2007-01-16
Unifying config file syntaxes with nesting
In his post “Ok, now we are getting somewhere! (Re: XML-based configurations)”, Gunnar Wolf writes that he doesn’t regard XML as a suitable standard for configuration files which need some sort of nesting (like, e.g. the apache configuration needs nesting while a config for a simple /usr/bin/sendmail replacement like nullmailer or msmtp won’t need nesting). He seems to like YAML, as you can see in his first post on the subject: Configuration files for humans and for computers. I looked into YAML a bit and to me, it doesn’t seem like a good replacement for XML in config files. Sure, the files look simpler, but I would have a heck of a problem to memorize the syntax. Sure, a colon (:) is intuitive for a direct mapping, but remembering that a pipe (”|”) marks a literal which preserves newline while the default is a scalar which maps newlines to spaces is harder. Folded style (”>”) is even harder to remember. It folds multiple lines with the same indentation into a single line unless there is a differently indented or empty line in between.
More important is that I honestly hate syntaxes which rely on indentation. Indentation is dead useful when a nested config or source is read by a human, but it often causes problems when edited by a human, especially when tabs are used. A program could (and most often would) see a difference between “test” and “<8*space>test”, while a human would most probably not see a difference with default tabs.
To sum it up: I see the problems with XML, most notably bad program outputs which don’t use indentation (some even put everything on a single line) and the sometimes overwhelming amount of whatever constructs, but YAML doesn’t seem to be the right solution to me neither, especially due to the indentation-used-as-syntax-element problem.
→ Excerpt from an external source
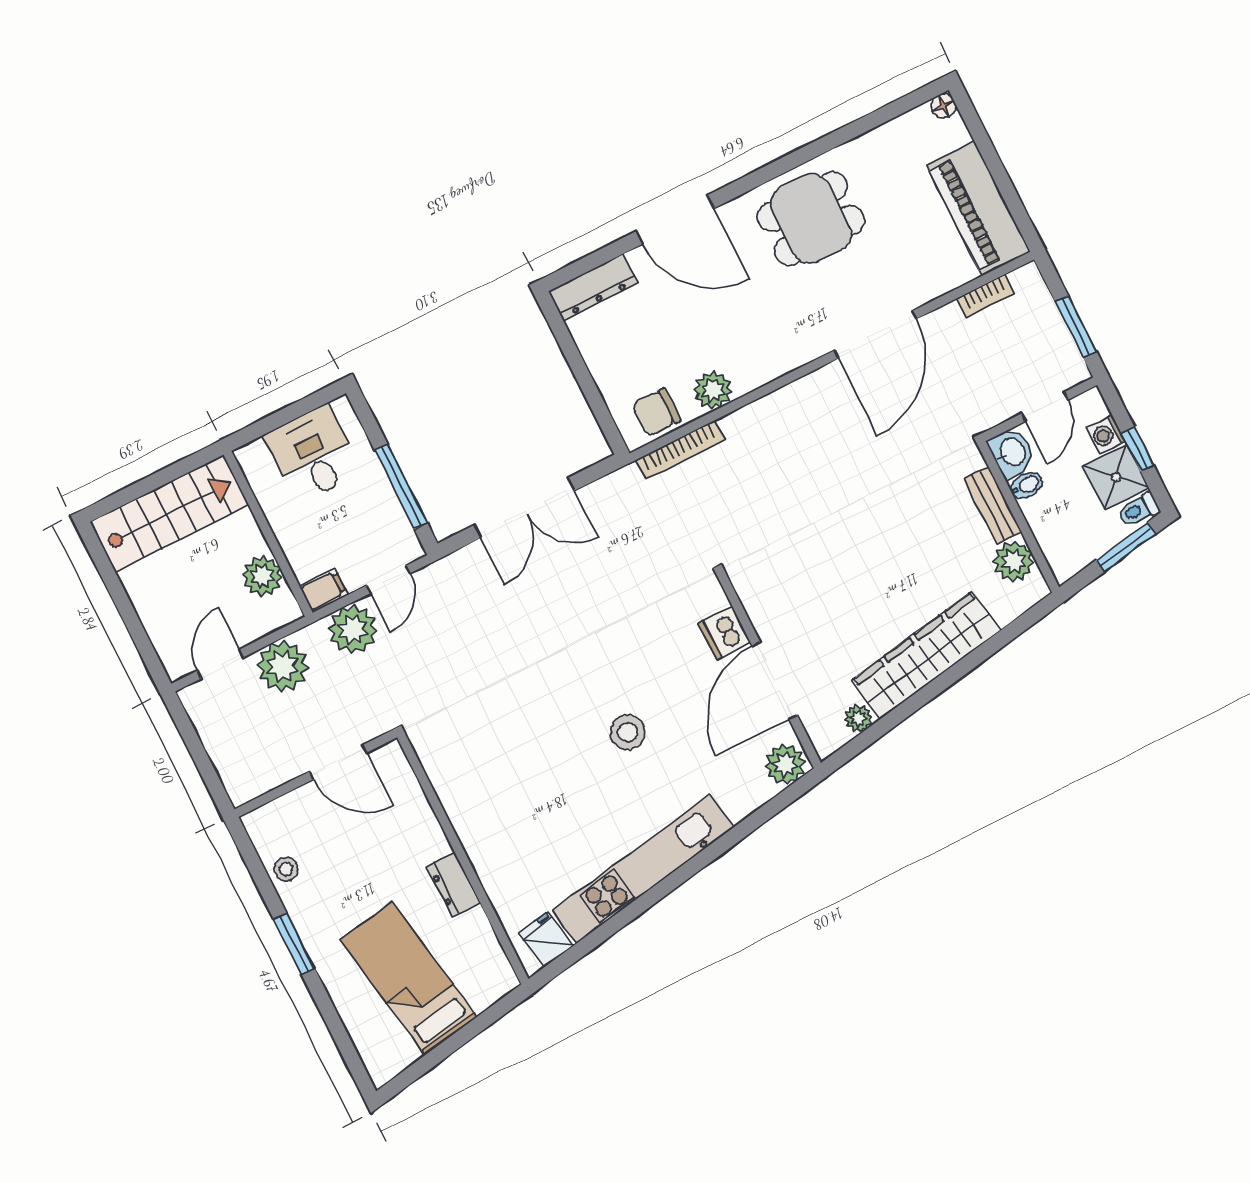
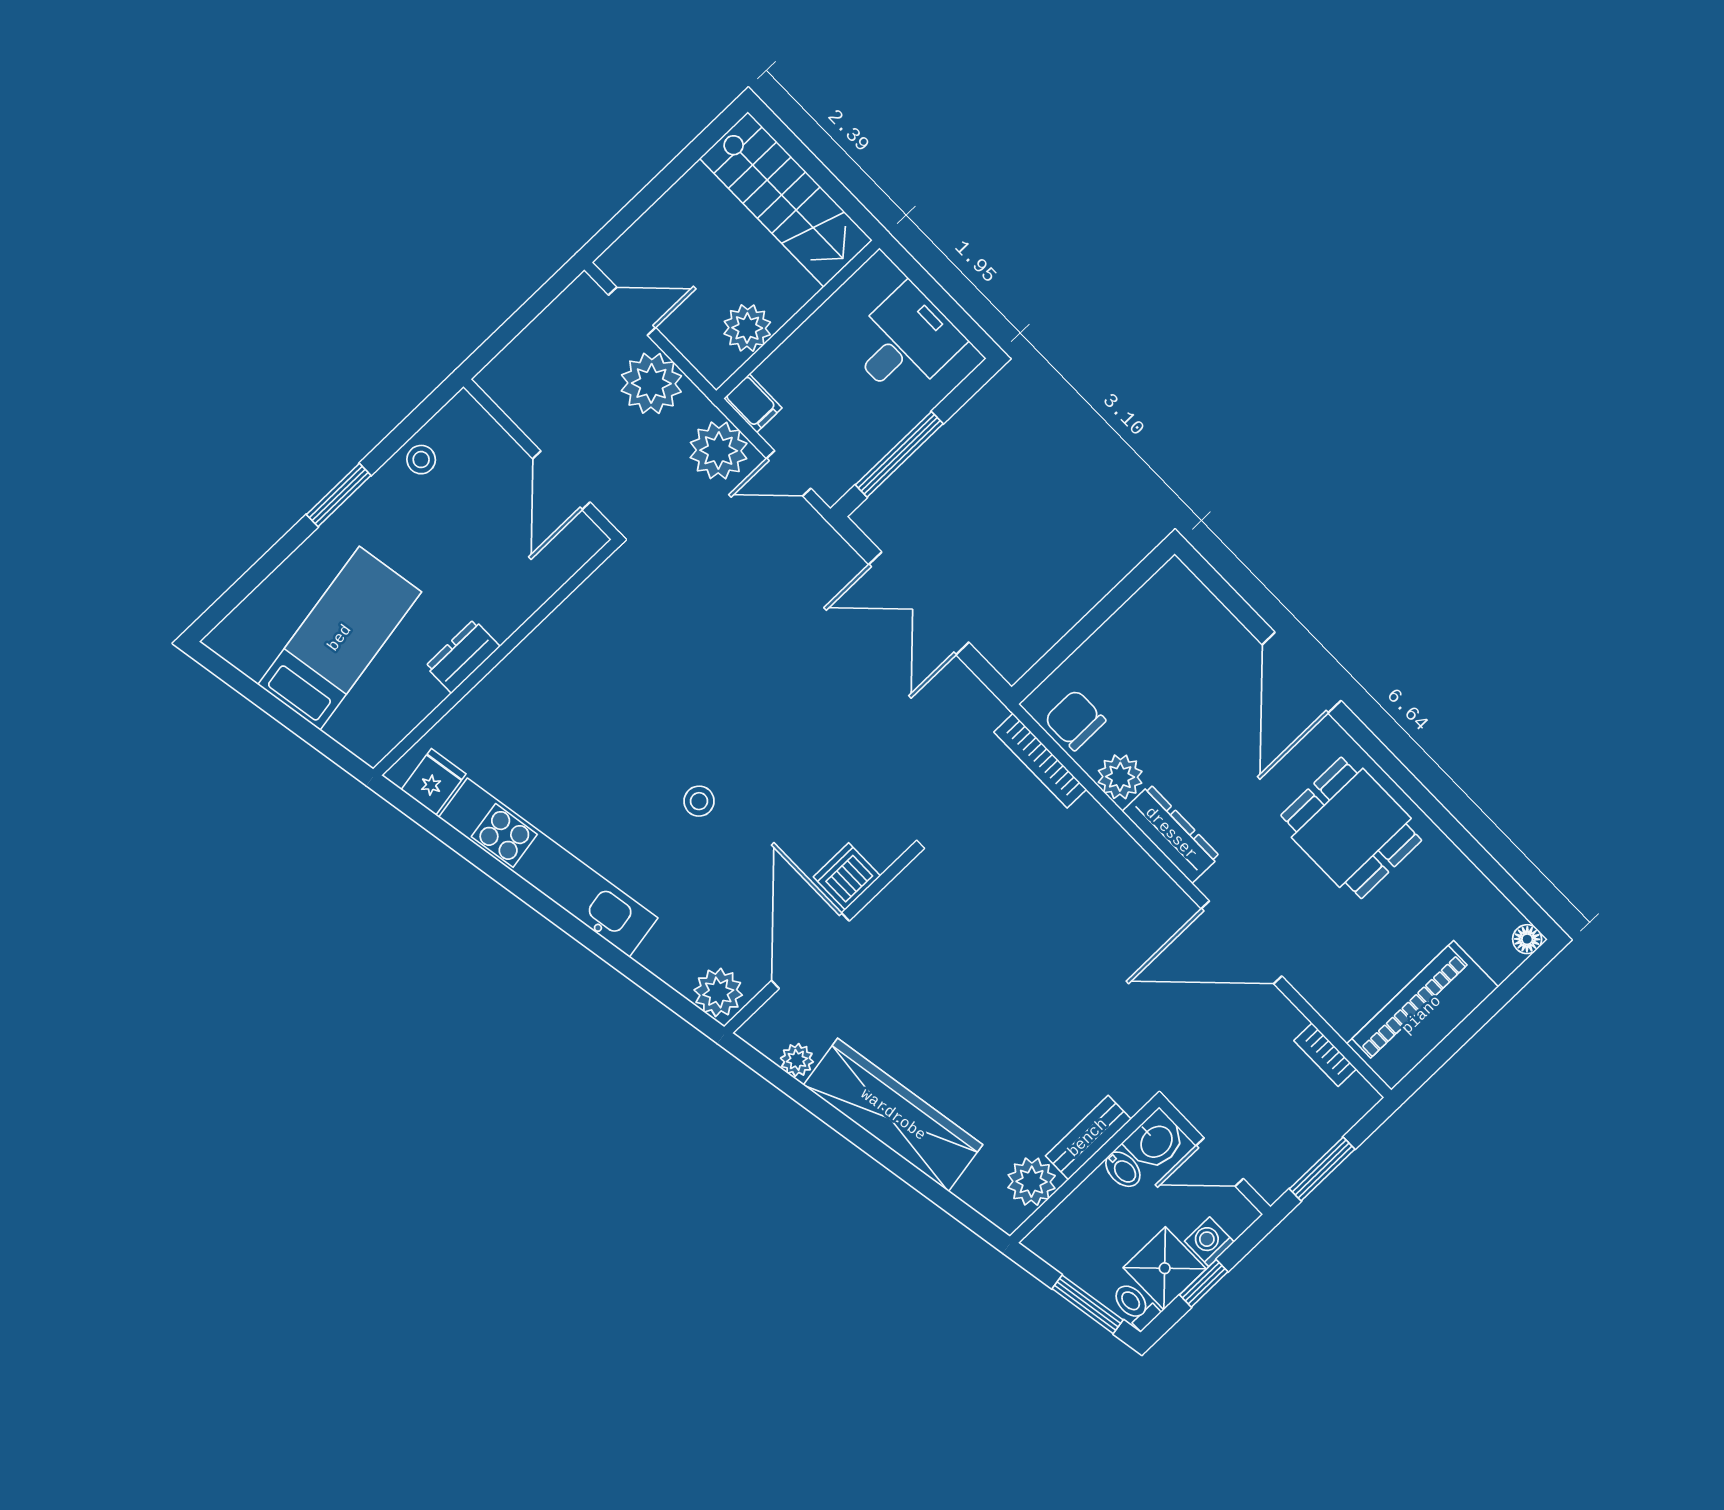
dresser: (593, 287) -> (1171, 834), moved, turned 180
door: (775, 681) -> (810, 951), hinge flipped
stool: (628, 732) -> (699, 801), width x0.73, depth x0.73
What I really would like to see is a syntax that doesn’t use indentation as a syntax element and doesn’t need the name of the opening tag when closing it, but still allows to use it. In other words both of the following constructs (or an equivalent which looks less like XML) should be legal:
<x>
whatever
</>
<x>
whatever
</x>
While the following should raise an error:
<x>
whatever
</y>

chithanh said,
January 16, 2007 at 21:35 CET (+0100)
This is part of XML’s SGML legacy. As SGML allows applications where closing tags are optional, it might be ambiguous which tag ends when the name is missing.
Gunnar said,
January 17, 2007 at 01:40 CET (+0100)
Well… The thing is, I don’t understand who came up with this silly SGML syntax. As you say, why repeat what you have already said? I used TeX for the first time in 1983 (or around 1983, at least), and it was much saner. {\something … } – ’something’ is valid from where it is declared until its block is closed. Of course, it’s possible not to close a brace in the right place, or to misplace \something so it falls before the brace, but getting a balanced document after copying/deleting a portion is (almost) as easy as adding braces until the balance is restored – and you can later fix the little details. Same thing goes for POD, although it has a bit stranger syntax, or for YAML, or for whatnot.
No wonder when you program you basically do the same. It would be silly to do a <while (condition)> (…) </while>
sven said,
January 17, 2007 at 15:37 CET (+0100)
chithanh: Well, I find the ambiguity of unnamed end tags far less worrying than leaving out end tags completely.
Gunnar: Well, speeking of TeX: Why do I have to close \begin{document} with \end{document} then? But you are right that fixing the syntax by inserting a few closing braces and later fix the “little” details is convenient: Just fix the syntax first and see what the interpreter doesn with it to find out where the braces should actually be put. That’s often far easier than reading all the source to find the right place. Especially since most interpreters don’t point you to the place where you introduced the error but to the point where the interpreter decided it couldn’t get fixed anymore (often at the very end of the code or document source).
But when I program, I often use stuff like this (bash shell code in this case, since most readers should be familiar with the syntax):
This is to give me hints where certain loops end or at least should end. That’s also what I use indenting for: To give me visual hints about the program structure. But as said in my original post: I don’t think indentation is suitable to give the interpreter/compiler information about the syntactical structure of a program.
I’m wondering a bit why no Python user jumped at that assertion yet. I’ve not yet used Python myself, but as far as I know, it uses indentation as a syntax element.